Critics of a sugar tax in Australia claim the government shouldn't be interfering with our freedom of choice. Similar to what happened with the introduction of plain packaging tobacco laws and push for pokie reforms, the term "nanny state" is thrown around a lot.
"Australia is a bit obsessed by the nanny state thing, isn't it?" says the chef. "But ask Aussie parents if they're cool with 15 cents on a can of sugary soft drink going to schools for food education and sports. When we said that in the UK, the sugar tax polled at 75 per cent approval. The nanny state argument from knobheads is bollocks. This is f--king common sense."
To get a sugary drinks tax implemented in Australia means "mobilising Aussie parents to just tell the government what to do," says Oliver.
"When you give people clear information, they make good choices."
"The only way you're going to get a drop-off of anything bad is if it's an environmental change," he says. "So that's labelling, that's advertising, that's education, that's sugary drinks taxes.

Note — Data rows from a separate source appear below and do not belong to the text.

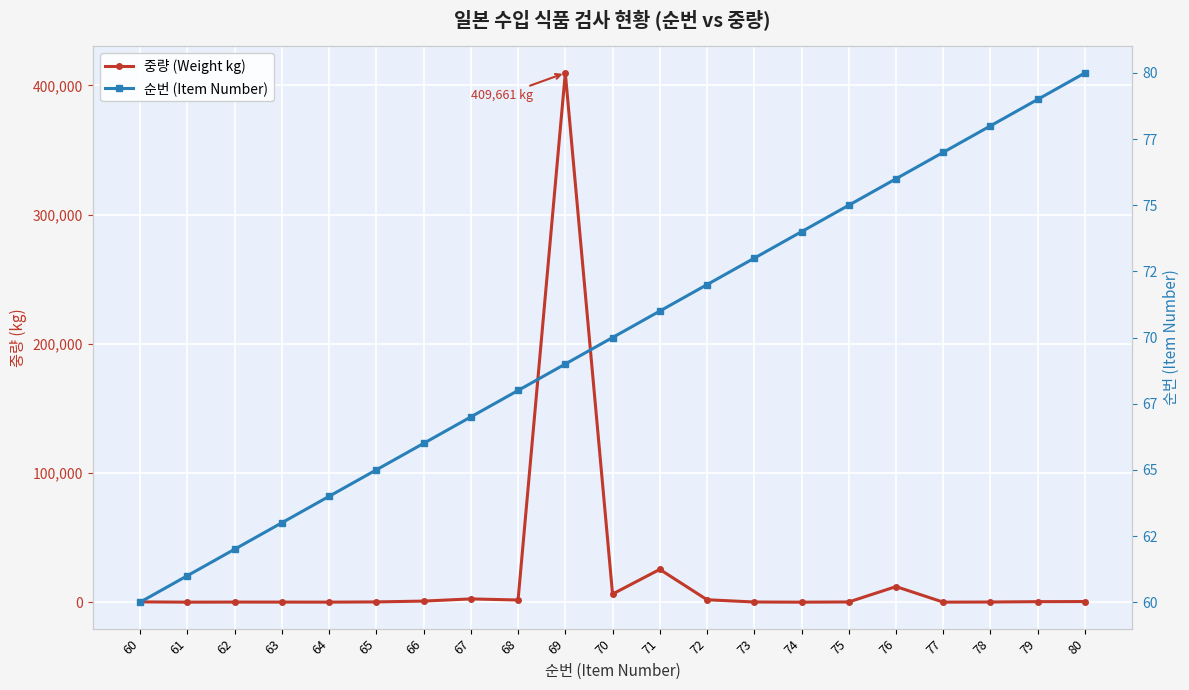

What is the value of the 순번 (Item Number) point at the 5th from the left?

64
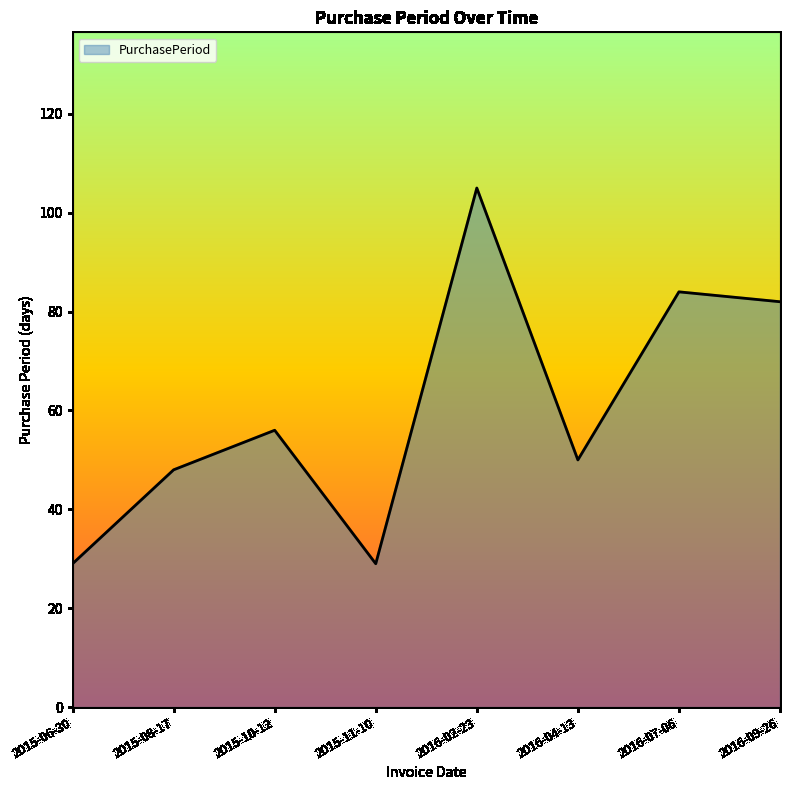

How many lines are shown in the chart?

1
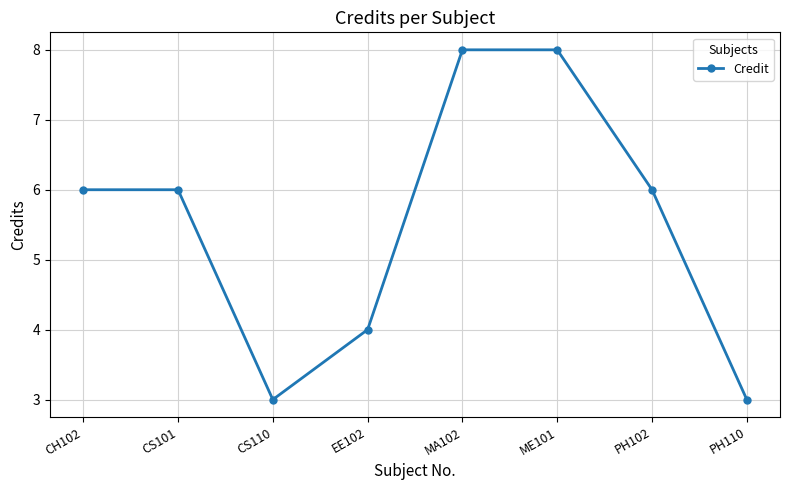

What is the label of the 7th point from the left?

PH102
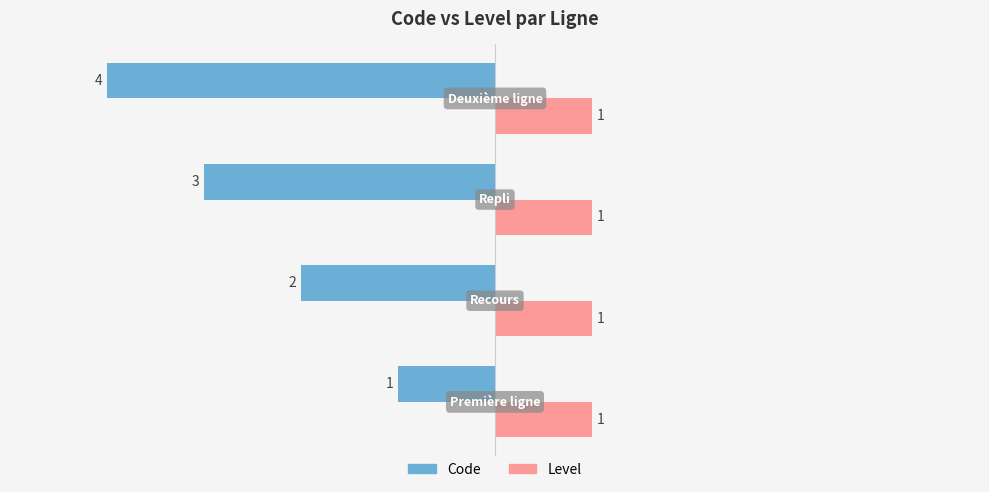

Rank the series by their maximum value, from highest to lowest.

Level, Code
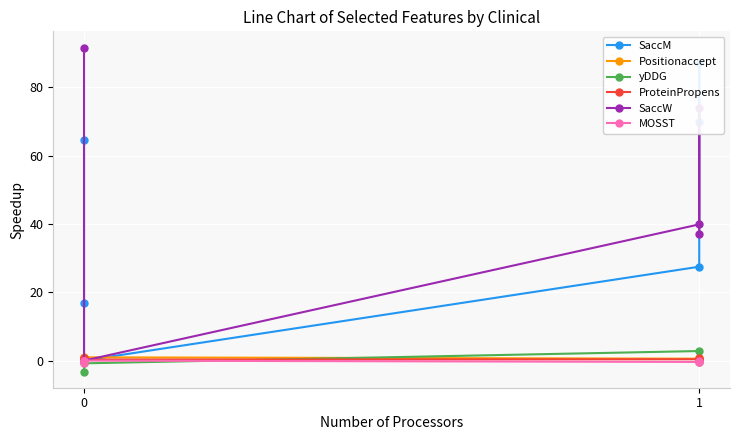

Between 0 and 1, which series saw the biggest shift?

SaccM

That's making good shit cheaper and horrible shit more expensive or harder to get.
"But the genius of the sugary drinks tax is that when it happened in the UK, it was the first time I can remember the government standing up and giving the industry a spank. Every other part of the food industry witnessed it so, at a rate faster than I can tell you, the whole industry is reformulating shit out of the food chain. Cutting back on all the salt, fat and sugar. They haven't been asked to do it either — it all comes from that one action."
Next gen
We finish the interview and the trio go back to talking about the early days of Fifteen. Puttock asks Oliver how former student Ralph Johnson is doing these days.
"Oh, Ralph? Ralph's doing awesome, man!" Oliver says, without missing a beat. It's the liveliest I've seen him all afternoon – even after all the swearing about the lack of a sugar tax in Australia and smiling to fans on the street. "He's coming back to the UK after a stint at the Spotted Pig in New York."
Oliver whips out his phone and starts bringing up the Instagram accounts of other former Fifteen students.
"Do you remember Gavin Gordon?" Oliver says to Skinner. "He's just opened this posh MCK Grill in Essex. And there you go – the word 'sustainability' at the top of the website.
"What we were being innovative about years ago, that's become standard practice now. I think I'm speaking on behalf of the three of us when I say we were the young talent back in the day, and now we're watching young talent come up.
"They're really clever, they're really well versed and they're super talented. The new generation of chef is f---ing phenomenal.
"I go into the kitchen with these young guys now and watch them cook and I'm like, 'I don't know how to do that.' You just sort of let them get on with it, you know."